The main advantage of namedtuple is to understand the code easily, it is faster than dictionary and it doesn't require more space than tuples.

Unlike dict we get the items in the order we defined the fields in namedtuple.

Working with Deque:

Deque is double-ended queue which allows us to append and pop the elements from both sides of the queue. It is thread safe and memory efficient.

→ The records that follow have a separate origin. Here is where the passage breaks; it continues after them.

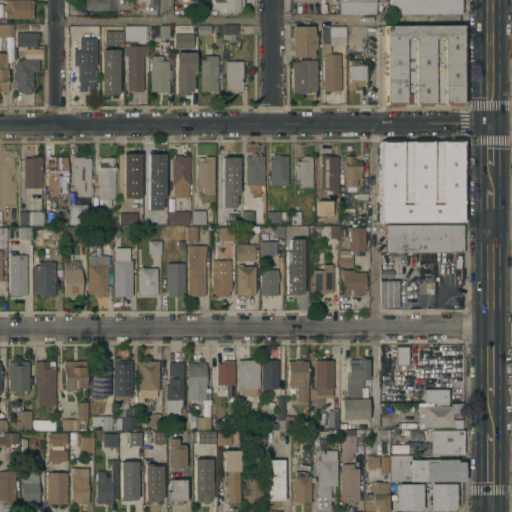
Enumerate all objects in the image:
building: (145, 3)
building: (101, 4)
building: (102, 4)
building: (142, 4)
building: (227, 4)
building: (226, 5)
building: (424, 5)
building: (356, 6)
building: (425, 6)
building: (355, 7)
building: (15, 8)
building: (18, 8)
road: (165, 10)
road: (269, 20)
building: (6, 29)
building: (203, 29)
building: (159, 30)
building: (157, 31)
building: (227, 31)
building: (229, 31)
building: (134, 32)
building: (133, 33)
building: (333, 35)
building: (26, 38)
building: (111, 38)
building: (24, 39)
building: (330, 39)
building: (303, 40)
building: (181, 41)
building: (182, 41)
building: (301, 41)
building: (150, 47)
building: (5, 53)
road: (491, 61)
building: (84, 62)
road: (270, 62)
road: (56, 63)
building: (423, 63)
building: (85, 64)
building: (422, 64)
building: (135, 65)
building: (133, 68)
building: (3, 69)
building: (331, 71)
building: (107, 72)
building: (159, 72)
building: (183, 72)
building: (208, 72)
building: (329, 72)
building: (182, 73)
building: (355, 73)
building: (24, 74)
building: (157, 74)
building: (206, 74)
building: (233, 74)
building: (303, 75)
building: (23, 76)
building: (231, 76)
building: (302, 76)
building: (355, 76)
traffic signals: (491, 123)
road: (245, 125)
road: (491, 146)
building: (254, 169)
building: (277, 169)
building: (278, 169)
building: (252, 170)
building: (303, 170)
building: (328, 170)
building: (351, 170)
building: (32, 171)
building: (130, 171)
building: (179, 171)
building: (350, 171)
building: (7, 172)
building: (30, 172)
building: (302, 172)
building: (327, 172)
building: (7, 173)
building: (205, 173)
building: (57, 174)
building: (81, 174)
building: (203, 174)
building: (56, 175)
building: (80, 175)
building: (130, 175)
building: (178, 176)
building: (229, 176)
building: (155, 178)
road: (492, 179)
building: (106, 180)
building: (421, 180)
building: (154, 181)
building: (419, 181)
building: (104, 182)
building: (228, 182)
building: (323, 207)
building: (322, 208)
road: (492, 209)
building: (79, 213)
building: (78, 214)
building: (99, 215)
building: (251, 215)
building: (252, 215)
building: (151, 216)
building: (177, 216)
building: (198, 216)
building: (221, 216)
building: (284, 216)
building: (295, 216)
building: (30, 217)
building: (126, 217)
building: (197, 217)
building: (272, 217)
building: (8, 218)
building: (29, 218)
building: (125, 218)
building: (176, 218)
road: (371, 225)
road: (502, 227)
building: (303, 231)
building: (334, 231)
building: (56, 232)
building: (22, 233)
building: (22, 233)
building: (189, 233)
building: (190, 233)
building: (224, 234)
building: (82, 235)
building: (423, 237)
building: (356, 238)
building: (422, 238)
building: (355, 239)
building: (2, 242)
building: (57, 242)
building: (180, 243)
building: (154, 246)
building: (267, 246)
building: (153, 247)
building: (265, 248)
building: (57, 249)
building: (244, 251)
building: (242, 252)
building: (345, 257)
building: (343, 258)
building: (0, 266)
building: (195, 269)
building: (194, 270)
building: (120, 271)
building: (97, 274)
building: (15, 275)
building: (16, 275)
building: (96, 275)
building: (71, 276)
road: (492, 276)
building: (122, 277)
building: (218, 277)
building: (43, 278)
building: (70, 278)
building: (174, 278)
building: (244, 278)
building: (295, 278)
building: (173, 279)
building: (293, 279)
building: (321, 279)
building: (321, 279)
building: (146, 280)
building: (243, 280)
building: (146, 281)
building: (220, 281)
building: (268, 281)
building: (352, 281)
building: (267, 282)
building: (351, 283)
building: (432, 285)
building: (387, 293)
building: (389, 294)
building: (424, 294)
road: (245, 327)
building: (401, 356)
road: (492, 360)
building: (175, 368)
building: (224, 372)
building: (223, 373)
building: (269, 373)
building: (72, 374)
building: (74, 374)
building: (246, 374)
building: (267, 374)
building: (17, 375)
building: (247, 375)
building: (16, 376)
building: (99, 377)
building: (98, 378)
building: (147, 378)
building: (296, 378)
building: (298, 378)
building: (322, 378)
building: (146, 379)
building: (321, 379)
building: (195, 380)
building: (44, 381)
building: (120, 382)
building: (121, 382)
building: (43, 383)
building: (196, 385)
road: (502, 385)
road: (372, 386)
building: (355, 390)
building: (172, 391)
building: (354, 391)
building: (433, 395)
building: (436, 395)
building: (415, 396)
building: (173, 398)
building: (92, 405)
building: (280, 406)
building: (80, 411)
building: (278, 411)
road: (492, 412)
building: (434, 415)
building: (76, 416)
building: (435, 417)
building: (21, 419)
building: (22, 419)
building: (152, 419)
building: (331, 419)
building: (150, 420)
building: (102, 421)
building: (266, 421)
building: (289, 421)
building: (113, 422)
building: (125, 422)
building: (202, 422)
building: (266, 422)
building: (3, 423)
building: (201, 423)
building: (43, 424)
building: (41, 425)
building: (68, 425)
building: (8, 437)
building: (56, 437)
building: (157, 437)
building: (157, 437)
building: (204, 437)
building: (205, 437)
building: (223, 437)
building: (257, 437)
building: (300, 437)
building: (55, 438)
building: (110, 438)
building: (133, 438)
building: (132, 439)
building: (255, 439)
building: (107, 440)
building: (443, 442)
building: (445, 442)
building: (85, 444)
building: (86, 444)
building: (346, 444)
building: (23, 445)
building: (347, 445)
building: (400, 448)
building: (176, 453)
building: (174, 454)
building: (55, 455)
building: (56, 455)
building: (371, 460)
building: (375, 463)
building: (383, 464)
building: (424, 468)
road: (492, 468)
building: (422, 470)
building: (325, 472)
building: (326, 472)
building: (231, 474)
building: (230, 476)
building: (273, 479)
building: (275, 479)
building: (126, 480)
building: (127, 480)
building: (200, 480)
building: (201, 480)
building: (349, 481)
building: (151, 482)
building: (106, 483)
building: (151, 483)
building: (79, 484)
building: (77, 485)
building: (6, 486)
building: (7, 486)
building: (29, 486)
building: (301, 486)
building: (349, 486)
building: (28, 487)
building: (56, 487)
building: (300, 487)
building: (54, 488)
building: (251, 489)
building: (175, 490)
building: (176, 490)
building: (250, 490)
building: (377, 497)
building: (407, 497)
building: (408, 497)
building: (441, 497)
building: (375, 498)
road: (502, 507)
traffic signals: (492, 508)
road: (491, 510)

We can also specify the maximum length that a deque can hold. If the number of elements exceeds the maximum length it simply pop the items from the other side.

To instantiate Deque object:

from collections import deque
dq = deque()
append items to deque:

dq.append('a')
dq.append('b')
dq.append('c')

>>> dq
deque(['a', 'b', 'c'])
pop elements from left:

>>> dq.popleft()
'a'

>>> dq

deque(['b', 'c'])

Append elements from left:

>>> dq.appendleft()

  'a'

>>> dq

 deque(['a', 'b', 'c'])

we can specify the maximum length to deque by passing maxlen to it

dq = deque(maxlen=10)

if we insert values after 10 ,the leftmost value will be poped out.

Append multiple values with extend():

>>> dq.extend(['d', 'e', 'f'])

>>> dq

  deque(['a', 'b', 'c', 'd', 'e', 'f'])

>>> dq.extendleft([1,2,3])

>>> dq

  deque(['3', '2', '1', 'a', 'b', 'c', 'd', 'e', 'f'])

deque is very useful to insert and delete elements fastly. But it is not recommended  for randomly accessing elements.